Far too few watermarks getting generated with Kafka source

classic Classic list List threaded Threaded
5 messages Options
Reply | Threaded
Open this post in threaded view
|

Far too few watermarks getting generated with Kafka source

William Saar-2
Hi,
I have a job where we read data from either Kafka or a file (for testing), decode the entries and flat map them into events, and then add a timestamp and watermark assigner to the events in a later operation. This seems to generate periodic watermarks when running from a file, but when Kafka is the source we barely get any watermark updates. What could be causing this? (the environment has setAutowatermarkInterval(1000))

Do we need to do all the timestamp and watermark assignment in the Kafka source? or should it work to do it in later operations? The events do seem to get propagated through the pipeline, we're just not getting watermarks...

Thanks,
William
Reply | Threaded
Open this post in threaded view
|

Re: Far too few watermarks getting generated with Kafka source

Gary Yao-2
Hi William,

How often does the Watermark get updated? Can you share your code that generates
the watermarks? Watermarks should be strictly ascending. If your code produces
watermarks that are not ascending, smaller ones will be discarded. Could it be
that the events in Kafka are more "out of order" with respect to event time than
in your file?

> PROBLEM TO SOLVE:
For each of the following statements, state yes or no according to whether it agrees with the thread on Kafka watermarks, and quote the words of the thread that decide it.
1. When the job reads from a file, it appears to generate periodic watermarks.
2. The environment's automatic watermark interval is set to 500.
3. The reply states that watermarks which are not ascending will be kept.

> ENTRIES SUPPLIED:

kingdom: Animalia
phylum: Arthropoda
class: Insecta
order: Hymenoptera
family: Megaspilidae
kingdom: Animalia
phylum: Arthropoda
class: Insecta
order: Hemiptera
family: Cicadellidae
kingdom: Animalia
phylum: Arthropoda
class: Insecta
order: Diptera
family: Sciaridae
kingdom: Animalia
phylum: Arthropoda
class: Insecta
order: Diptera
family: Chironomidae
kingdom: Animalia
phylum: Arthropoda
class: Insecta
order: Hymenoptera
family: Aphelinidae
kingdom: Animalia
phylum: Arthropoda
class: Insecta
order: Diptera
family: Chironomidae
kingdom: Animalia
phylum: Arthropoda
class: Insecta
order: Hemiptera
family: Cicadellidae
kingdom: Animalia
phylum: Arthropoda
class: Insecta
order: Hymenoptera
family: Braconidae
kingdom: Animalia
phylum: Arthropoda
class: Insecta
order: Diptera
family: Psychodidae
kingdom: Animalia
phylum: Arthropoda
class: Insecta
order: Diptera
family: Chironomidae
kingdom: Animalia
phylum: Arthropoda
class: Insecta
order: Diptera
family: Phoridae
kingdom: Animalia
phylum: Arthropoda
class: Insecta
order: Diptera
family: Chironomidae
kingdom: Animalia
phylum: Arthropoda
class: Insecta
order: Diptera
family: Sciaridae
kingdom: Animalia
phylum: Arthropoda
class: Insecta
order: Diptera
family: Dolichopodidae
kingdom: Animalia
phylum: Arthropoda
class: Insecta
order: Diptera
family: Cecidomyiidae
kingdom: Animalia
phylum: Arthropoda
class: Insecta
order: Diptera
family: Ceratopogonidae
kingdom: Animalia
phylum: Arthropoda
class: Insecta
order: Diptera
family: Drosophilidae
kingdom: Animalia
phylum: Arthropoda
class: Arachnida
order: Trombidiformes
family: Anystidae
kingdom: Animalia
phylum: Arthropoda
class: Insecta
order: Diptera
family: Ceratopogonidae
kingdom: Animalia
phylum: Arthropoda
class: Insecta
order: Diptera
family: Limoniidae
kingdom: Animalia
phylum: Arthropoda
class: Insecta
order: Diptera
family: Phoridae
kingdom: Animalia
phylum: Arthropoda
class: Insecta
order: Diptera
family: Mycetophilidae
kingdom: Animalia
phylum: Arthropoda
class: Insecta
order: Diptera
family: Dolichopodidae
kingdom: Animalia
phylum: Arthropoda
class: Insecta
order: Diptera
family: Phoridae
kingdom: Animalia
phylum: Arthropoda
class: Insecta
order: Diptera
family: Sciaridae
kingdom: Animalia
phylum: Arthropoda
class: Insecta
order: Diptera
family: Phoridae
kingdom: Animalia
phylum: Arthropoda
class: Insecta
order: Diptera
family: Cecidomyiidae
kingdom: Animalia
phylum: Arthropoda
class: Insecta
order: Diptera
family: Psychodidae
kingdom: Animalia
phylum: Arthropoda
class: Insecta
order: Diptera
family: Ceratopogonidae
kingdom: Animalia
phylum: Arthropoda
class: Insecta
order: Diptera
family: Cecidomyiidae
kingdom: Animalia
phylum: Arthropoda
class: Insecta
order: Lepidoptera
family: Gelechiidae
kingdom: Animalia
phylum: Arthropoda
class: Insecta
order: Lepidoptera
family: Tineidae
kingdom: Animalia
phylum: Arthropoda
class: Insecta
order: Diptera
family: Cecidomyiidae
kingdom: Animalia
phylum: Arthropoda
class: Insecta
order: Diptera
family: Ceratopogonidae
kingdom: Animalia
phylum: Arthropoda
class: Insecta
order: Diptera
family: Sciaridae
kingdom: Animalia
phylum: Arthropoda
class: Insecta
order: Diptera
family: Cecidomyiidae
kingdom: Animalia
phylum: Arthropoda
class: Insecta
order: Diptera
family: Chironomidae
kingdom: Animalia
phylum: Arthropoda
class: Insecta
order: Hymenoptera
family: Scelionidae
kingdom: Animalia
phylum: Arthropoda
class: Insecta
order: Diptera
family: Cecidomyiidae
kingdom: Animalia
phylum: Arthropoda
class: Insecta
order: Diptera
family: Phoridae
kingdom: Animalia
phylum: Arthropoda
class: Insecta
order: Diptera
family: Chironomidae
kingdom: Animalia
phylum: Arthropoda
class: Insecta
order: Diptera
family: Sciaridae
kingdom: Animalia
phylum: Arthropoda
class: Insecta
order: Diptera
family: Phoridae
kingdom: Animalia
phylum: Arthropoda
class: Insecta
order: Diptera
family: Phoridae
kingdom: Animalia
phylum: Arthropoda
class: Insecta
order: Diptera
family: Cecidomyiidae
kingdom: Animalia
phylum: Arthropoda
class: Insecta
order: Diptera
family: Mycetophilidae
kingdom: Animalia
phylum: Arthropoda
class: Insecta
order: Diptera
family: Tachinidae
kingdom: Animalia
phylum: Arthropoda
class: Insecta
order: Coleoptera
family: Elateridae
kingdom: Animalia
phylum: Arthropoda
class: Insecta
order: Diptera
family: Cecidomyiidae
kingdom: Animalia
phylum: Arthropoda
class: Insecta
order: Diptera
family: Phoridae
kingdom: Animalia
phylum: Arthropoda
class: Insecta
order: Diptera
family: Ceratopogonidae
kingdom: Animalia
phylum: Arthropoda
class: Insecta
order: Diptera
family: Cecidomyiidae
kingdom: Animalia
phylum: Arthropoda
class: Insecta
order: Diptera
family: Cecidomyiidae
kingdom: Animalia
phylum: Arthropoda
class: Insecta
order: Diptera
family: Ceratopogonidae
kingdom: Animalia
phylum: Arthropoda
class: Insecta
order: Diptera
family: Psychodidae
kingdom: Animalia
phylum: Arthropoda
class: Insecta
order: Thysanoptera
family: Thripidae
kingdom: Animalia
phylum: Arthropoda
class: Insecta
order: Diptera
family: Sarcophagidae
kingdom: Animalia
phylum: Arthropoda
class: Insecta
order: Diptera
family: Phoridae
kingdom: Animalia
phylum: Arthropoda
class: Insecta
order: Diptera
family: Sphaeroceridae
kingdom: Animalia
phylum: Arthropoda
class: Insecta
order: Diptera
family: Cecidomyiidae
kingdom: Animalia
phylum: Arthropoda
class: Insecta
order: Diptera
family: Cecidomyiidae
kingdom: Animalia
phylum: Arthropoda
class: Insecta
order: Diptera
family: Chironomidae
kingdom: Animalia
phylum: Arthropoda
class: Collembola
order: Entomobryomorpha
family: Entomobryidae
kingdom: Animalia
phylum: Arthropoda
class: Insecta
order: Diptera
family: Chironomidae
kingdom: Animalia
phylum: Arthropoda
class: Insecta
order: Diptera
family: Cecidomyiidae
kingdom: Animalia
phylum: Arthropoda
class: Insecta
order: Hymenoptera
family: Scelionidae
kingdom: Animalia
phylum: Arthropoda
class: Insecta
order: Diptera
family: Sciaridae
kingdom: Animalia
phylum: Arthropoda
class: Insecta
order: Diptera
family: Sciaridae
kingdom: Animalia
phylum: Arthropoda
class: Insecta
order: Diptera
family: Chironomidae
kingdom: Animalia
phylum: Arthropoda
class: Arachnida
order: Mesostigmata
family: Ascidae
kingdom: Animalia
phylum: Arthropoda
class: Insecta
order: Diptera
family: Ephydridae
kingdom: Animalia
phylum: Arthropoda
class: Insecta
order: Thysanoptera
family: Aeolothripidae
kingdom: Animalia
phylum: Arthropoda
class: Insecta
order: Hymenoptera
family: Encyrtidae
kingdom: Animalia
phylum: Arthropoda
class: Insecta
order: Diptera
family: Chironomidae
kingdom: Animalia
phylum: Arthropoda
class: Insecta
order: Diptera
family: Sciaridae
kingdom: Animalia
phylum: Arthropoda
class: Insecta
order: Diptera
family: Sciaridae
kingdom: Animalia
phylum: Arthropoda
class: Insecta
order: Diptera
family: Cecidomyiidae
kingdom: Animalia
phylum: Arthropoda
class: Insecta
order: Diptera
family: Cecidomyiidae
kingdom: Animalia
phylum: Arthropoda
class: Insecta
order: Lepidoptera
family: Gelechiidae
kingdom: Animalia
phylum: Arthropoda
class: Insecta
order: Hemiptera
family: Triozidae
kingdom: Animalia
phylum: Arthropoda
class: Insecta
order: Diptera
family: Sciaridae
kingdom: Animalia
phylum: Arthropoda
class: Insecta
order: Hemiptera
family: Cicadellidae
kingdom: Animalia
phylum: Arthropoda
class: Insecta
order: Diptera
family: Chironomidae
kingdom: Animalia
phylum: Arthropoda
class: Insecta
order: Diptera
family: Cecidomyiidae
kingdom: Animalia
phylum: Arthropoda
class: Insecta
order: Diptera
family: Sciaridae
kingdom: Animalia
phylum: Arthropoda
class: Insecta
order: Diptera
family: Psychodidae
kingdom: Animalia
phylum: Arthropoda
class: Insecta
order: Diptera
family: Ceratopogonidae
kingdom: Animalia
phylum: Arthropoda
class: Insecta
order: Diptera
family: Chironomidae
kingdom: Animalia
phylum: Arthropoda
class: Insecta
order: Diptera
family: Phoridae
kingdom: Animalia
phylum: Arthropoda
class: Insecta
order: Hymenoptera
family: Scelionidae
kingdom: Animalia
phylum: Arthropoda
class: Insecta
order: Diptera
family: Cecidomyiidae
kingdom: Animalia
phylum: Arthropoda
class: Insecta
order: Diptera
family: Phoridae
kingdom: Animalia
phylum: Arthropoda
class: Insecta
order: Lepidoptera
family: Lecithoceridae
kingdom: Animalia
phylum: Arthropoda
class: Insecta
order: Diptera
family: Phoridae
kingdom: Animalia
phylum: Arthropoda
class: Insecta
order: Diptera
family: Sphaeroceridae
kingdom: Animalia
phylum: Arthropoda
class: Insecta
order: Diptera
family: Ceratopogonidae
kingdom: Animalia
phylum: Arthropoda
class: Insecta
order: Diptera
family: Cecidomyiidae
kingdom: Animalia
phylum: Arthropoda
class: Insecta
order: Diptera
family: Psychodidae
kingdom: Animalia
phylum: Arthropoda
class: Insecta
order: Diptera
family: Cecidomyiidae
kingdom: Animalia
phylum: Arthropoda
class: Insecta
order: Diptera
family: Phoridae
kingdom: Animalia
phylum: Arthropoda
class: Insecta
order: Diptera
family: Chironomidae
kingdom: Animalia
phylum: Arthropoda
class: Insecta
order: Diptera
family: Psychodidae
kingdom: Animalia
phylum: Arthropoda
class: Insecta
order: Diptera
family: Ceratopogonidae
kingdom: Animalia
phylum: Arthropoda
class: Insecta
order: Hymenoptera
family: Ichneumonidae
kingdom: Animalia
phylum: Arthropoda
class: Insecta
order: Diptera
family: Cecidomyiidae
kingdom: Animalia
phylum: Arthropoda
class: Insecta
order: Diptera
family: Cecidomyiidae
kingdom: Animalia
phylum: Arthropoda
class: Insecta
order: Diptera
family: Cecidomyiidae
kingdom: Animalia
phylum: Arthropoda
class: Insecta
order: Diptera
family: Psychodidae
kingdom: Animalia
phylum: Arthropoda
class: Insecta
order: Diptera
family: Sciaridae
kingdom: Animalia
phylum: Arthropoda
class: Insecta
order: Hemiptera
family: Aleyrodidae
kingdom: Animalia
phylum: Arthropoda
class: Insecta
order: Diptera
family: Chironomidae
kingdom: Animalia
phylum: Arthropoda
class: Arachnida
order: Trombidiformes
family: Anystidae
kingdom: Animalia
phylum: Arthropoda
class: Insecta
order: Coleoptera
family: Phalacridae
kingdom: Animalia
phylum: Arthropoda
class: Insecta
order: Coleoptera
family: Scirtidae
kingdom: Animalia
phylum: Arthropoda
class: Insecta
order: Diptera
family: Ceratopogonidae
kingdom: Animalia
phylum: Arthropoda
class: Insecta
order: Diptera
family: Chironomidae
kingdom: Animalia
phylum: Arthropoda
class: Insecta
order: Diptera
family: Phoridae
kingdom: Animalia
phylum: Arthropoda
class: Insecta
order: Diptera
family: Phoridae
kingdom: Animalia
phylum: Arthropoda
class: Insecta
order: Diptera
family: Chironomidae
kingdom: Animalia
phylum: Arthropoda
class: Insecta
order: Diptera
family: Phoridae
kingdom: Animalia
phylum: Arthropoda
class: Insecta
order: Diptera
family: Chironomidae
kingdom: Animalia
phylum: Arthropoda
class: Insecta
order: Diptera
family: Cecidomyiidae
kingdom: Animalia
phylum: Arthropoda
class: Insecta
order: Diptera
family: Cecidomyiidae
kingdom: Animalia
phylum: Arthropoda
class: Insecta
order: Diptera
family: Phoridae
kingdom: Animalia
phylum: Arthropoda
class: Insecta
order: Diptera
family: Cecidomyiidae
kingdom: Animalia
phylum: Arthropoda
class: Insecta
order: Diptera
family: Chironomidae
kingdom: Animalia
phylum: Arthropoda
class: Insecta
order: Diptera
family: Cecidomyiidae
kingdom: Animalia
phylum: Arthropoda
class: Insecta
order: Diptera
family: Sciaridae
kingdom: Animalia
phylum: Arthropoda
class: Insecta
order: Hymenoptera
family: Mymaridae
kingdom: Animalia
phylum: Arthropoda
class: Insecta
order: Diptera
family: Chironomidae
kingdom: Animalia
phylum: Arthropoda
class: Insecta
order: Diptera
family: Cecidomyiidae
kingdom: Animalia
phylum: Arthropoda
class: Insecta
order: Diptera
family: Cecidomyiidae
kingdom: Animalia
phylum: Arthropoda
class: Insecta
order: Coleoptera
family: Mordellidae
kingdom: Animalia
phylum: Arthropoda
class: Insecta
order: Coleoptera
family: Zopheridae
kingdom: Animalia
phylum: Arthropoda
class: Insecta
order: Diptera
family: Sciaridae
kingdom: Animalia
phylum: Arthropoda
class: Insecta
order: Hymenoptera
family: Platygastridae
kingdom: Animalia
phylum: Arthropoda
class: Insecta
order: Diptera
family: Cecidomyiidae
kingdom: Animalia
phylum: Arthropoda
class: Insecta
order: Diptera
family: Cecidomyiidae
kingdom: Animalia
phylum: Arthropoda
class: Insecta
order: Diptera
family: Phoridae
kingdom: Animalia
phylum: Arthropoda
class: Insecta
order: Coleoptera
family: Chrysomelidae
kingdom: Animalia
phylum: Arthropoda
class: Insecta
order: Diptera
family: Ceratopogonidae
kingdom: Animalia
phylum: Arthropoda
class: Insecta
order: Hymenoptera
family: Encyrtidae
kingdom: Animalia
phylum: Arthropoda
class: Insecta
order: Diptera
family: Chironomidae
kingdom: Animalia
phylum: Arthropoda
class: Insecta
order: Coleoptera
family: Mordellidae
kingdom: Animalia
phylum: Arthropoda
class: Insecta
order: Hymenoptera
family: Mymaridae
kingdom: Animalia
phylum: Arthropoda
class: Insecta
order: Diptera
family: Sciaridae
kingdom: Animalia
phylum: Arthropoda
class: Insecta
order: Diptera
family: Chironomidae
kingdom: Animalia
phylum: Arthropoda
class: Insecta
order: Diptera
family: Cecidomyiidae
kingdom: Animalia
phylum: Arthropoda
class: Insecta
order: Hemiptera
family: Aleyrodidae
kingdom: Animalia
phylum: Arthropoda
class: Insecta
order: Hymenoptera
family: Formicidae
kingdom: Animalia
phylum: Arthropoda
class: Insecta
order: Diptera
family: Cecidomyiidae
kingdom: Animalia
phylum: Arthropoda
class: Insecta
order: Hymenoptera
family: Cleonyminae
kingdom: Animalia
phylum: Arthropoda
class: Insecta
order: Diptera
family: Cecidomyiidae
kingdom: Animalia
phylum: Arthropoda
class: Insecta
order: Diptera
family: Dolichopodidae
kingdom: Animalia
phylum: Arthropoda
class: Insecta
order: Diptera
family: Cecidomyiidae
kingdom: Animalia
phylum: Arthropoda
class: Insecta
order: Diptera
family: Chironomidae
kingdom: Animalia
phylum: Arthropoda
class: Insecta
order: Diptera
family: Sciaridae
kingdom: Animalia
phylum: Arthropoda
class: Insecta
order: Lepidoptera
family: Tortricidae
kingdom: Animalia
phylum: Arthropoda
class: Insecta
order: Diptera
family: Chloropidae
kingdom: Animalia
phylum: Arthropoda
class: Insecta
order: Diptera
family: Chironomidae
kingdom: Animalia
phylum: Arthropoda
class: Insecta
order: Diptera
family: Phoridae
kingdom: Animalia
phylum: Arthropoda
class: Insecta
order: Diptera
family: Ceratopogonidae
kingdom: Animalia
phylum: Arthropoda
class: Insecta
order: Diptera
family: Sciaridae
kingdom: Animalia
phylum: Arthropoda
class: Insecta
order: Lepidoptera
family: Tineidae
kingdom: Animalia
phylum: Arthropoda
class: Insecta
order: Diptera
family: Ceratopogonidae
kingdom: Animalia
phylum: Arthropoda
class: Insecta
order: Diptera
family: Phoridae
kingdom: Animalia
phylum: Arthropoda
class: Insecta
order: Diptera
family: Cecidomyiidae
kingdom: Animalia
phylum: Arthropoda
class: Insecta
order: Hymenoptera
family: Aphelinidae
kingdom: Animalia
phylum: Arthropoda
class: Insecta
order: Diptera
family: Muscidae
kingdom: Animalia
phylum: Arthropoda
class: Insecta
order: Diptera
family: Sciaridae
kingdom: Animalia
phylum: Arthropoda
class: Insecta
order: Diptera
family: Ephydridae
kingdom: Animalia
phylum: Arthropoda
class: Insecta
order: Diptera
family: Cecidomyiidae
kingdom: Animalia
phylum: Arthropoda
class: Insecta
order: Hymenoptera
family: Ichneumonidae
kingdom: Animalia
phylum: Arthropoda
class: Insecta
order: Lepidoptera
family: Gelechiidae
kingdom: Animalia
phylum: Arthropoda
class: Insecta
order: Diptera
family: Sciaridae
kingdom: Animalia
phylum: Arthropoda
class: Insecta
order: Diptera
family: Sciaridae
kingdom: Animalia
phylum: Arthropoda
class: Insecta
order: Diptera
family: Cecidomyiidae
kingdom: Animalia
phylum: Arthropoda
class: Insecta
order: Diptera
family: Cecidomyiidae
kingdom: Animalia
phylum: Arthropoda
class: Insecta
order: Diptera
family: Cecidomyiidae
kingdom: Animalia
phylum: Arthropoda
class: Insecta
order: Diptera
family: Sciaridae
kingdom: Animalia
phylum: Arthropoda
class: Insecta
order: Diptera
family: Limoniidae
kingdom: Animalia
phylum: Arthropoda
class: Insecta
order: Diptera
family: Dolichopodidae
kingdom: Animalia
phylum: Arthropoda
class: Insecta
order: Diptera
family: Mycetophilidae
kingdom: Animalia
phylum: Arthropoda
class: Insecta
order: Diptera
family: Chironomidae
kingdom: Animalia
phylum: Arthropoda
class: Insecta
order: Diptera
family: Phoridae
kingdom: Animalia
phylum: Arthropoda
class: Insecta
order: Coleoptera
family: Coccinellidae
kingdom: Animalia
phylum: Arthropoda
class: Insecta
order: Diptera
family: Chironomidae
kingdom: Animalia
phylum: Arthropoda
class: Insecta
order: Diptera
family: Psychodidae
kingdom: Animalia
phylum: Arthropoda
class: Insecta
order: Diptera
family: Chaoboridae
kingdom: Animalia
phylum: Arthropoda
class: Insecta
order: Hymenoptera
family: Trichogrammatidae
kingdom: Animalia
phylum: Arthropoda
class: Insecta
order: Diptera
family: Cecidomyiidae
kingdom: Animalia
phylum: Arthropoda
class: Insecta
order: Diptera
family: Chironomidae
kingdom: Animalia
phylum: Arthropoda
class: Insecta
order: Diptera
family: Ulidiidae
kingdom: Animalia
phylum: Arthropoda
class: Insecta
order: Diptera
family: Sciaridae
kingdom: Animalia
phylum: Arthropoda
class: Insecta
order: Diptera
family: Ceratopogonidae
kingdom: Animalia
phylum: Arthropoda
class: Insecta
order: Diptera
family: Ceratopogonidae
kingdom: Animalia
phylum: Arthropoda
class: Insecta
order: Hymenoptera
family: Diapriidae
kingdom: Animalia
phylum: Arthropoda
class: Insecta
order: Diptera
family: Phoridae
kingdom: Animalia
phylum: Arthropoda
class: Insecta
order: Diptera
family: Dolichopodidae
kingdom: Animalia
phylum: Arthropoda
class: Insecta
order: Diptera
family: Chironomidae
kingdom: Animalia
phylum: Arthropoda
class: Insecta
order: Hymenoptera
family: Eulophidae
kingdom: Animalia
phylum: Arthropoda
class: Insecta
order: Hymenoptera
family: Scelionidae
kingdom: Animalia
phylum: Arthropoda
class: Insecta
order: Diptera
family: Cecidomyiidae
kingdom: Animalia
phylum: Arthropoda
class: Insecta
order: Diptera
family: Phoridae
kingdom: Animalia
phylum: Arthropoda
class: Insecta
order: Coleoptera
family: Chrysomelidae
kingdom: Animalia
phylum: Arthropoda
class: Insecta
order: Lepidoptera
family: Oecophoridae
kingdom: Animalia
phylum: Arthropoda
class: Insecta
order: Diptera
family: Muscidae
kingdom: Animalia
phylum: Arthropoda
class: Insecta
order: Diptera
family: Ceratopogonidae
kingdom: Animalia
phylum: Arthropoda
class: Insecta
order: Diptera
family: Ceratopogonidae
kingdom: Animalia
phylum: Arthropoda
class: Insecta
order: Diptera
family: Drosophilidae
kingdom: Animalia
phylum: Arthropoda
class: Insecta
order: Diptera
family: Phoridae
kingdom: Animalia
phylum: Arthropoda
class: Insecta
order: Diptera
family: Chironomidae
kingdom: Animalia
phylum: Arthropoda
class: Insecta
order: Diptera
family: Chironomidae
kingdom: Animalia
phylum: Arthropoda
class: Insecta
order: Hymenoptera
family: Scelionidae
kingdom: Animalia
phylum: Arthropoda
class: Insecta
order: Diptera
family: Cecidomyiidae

> EXERCISE OUTPUT:
1. Yes: "This seems to generate periodic watermarks when running from a file"
2. No: "the environment has setAutowatermarkInterval(1000)"
3. No: "If your code produces watermarks that are not ascending, smaller ones will be discarded."